The researchers developed their core training set with data provided by a major cellular service operator in a Chinese city with a population of 6 million people. The data contained more than two billion mobile phone transactions generated by three million users in November of 2013, and features only voice call and data access (data usage) records. SMS data was not used, which made addressing the sparsity of data more difficult.

The data contained an encrypted unique ID; a Location Area Code (LAC); a timestamp; a cell phone ID, which was collated with the LAC in order to individuate the cell phone tower used in the transaction; and an Event ID (outgoing/incoming call, or data usage).

Process tree for the identification of hidden visits.

Process tree for the identification of hidden visits.

This information was cross-referenced with a cell tower operation database, allowing the researchers to query the longitude and latitude coordinates of the tower associated with the communication event. The researchers were able to identify 9000 cell towers in the dataset.

The researchers observe that it is difficult to guess trip destinations solely by call records, since these types of records peak in the morning and the afternoon, which correlates to travel patterns anyway. Since phone calls precede travel (and may trigger a journey), this can cause bias in destination estimation.

Mobile usage patterns over the course of a day.

Mobile usage patterns over the course of a day.

Similar restrictions apply to user-initiated data usage transactions, such as messaging apps, and other type of interaction. However, it's ‘automated' data usage that helps to identify us – the systematic polling of APIs for new messages or other types of data, including message lists, GPS and general telemetry across installed apps.

Processing

The researchers approached the problem with a broad range of popular machine learning classifiers, including logistic regression, support vector machine (SVM), random forest, and a gradient boosting ensemble approach. All the classifiers were implemented in Python via scikit-learn, on default settings.

Of these approaches, the researchers found that logistic regression yielded the highest number of interpretable model parameters.
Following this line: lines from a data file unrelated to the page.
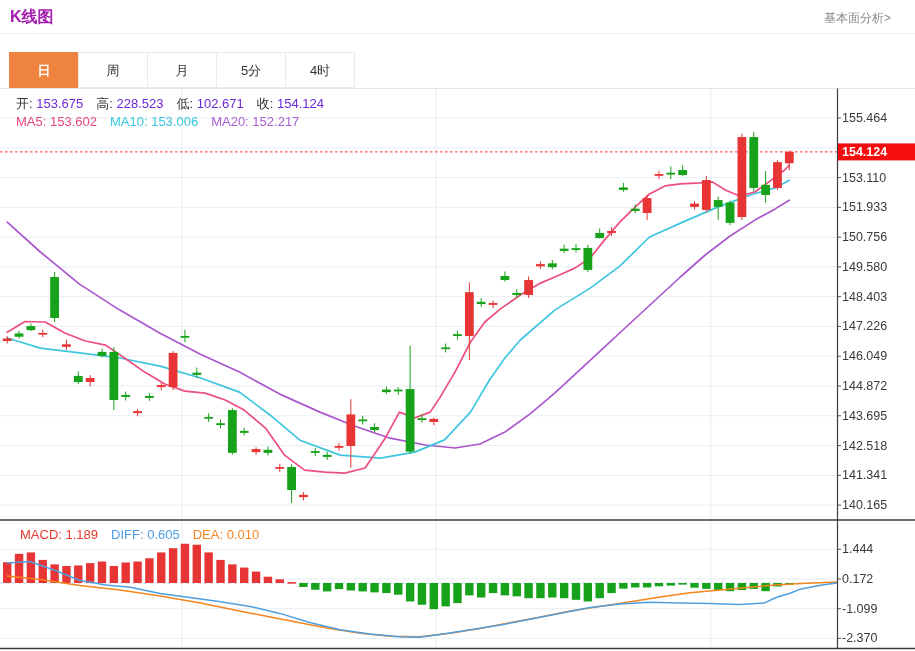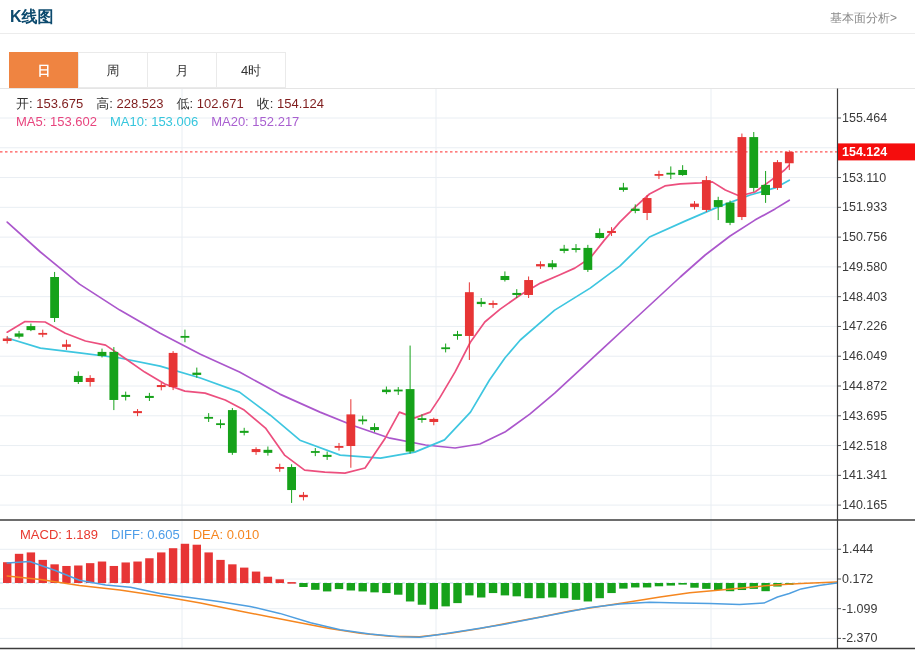--- a/index.html
+++ b/index.html
@@ -5,7 +5,7 @@
   html,body{margin:0;padding:0}
   body{width:915px;height:651px;position:relative;background:#fff;overflow:hidden;
        font-family:"Liberation Sans","DejaVu Sans",sans-serif;}
-  .page-title{position:absolute;left:10px;top:7px;font-size:16px;font-weight:bold;color:#0c4a6e}
+  .page-title{position:absolute;left:10px;top:7px;font-size:16px;font-weight:bold;color:#a21caf}
   .analysis-link{position:absolute;right:18px;top:10px;font-size:12px;color:#8a8a8a;cursor:pointer}
   .header-divider{position:absolute;left:0;top:33px;width:915px;height:1px;background:#ececec}
   .tabs{position:absolute;left:10px;top:52px;display:flex;z-index:5}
They researchers also discovered that the longer an ETI, the greater the likelihood that a hidden visit has occurred, and that a greater incidence of hidden visits occur in the morning.

Furthermore, when a user's CDR data easily exposes a high number of destinations or way-points, there is the least likelihood that a hidden visit occurred. In general, this accords with the general principle of the research – that the ‘noisiest' or most active users are painting a detailed picture of their movements, from which the behavior of less active users can be inferred.

In concluding, the researchers forecast that their approach can be used for other types of transit data, including smart card data and geo-located social media information.

The research was funded by Energy Foundation China and the China Sustainable Transportation Center.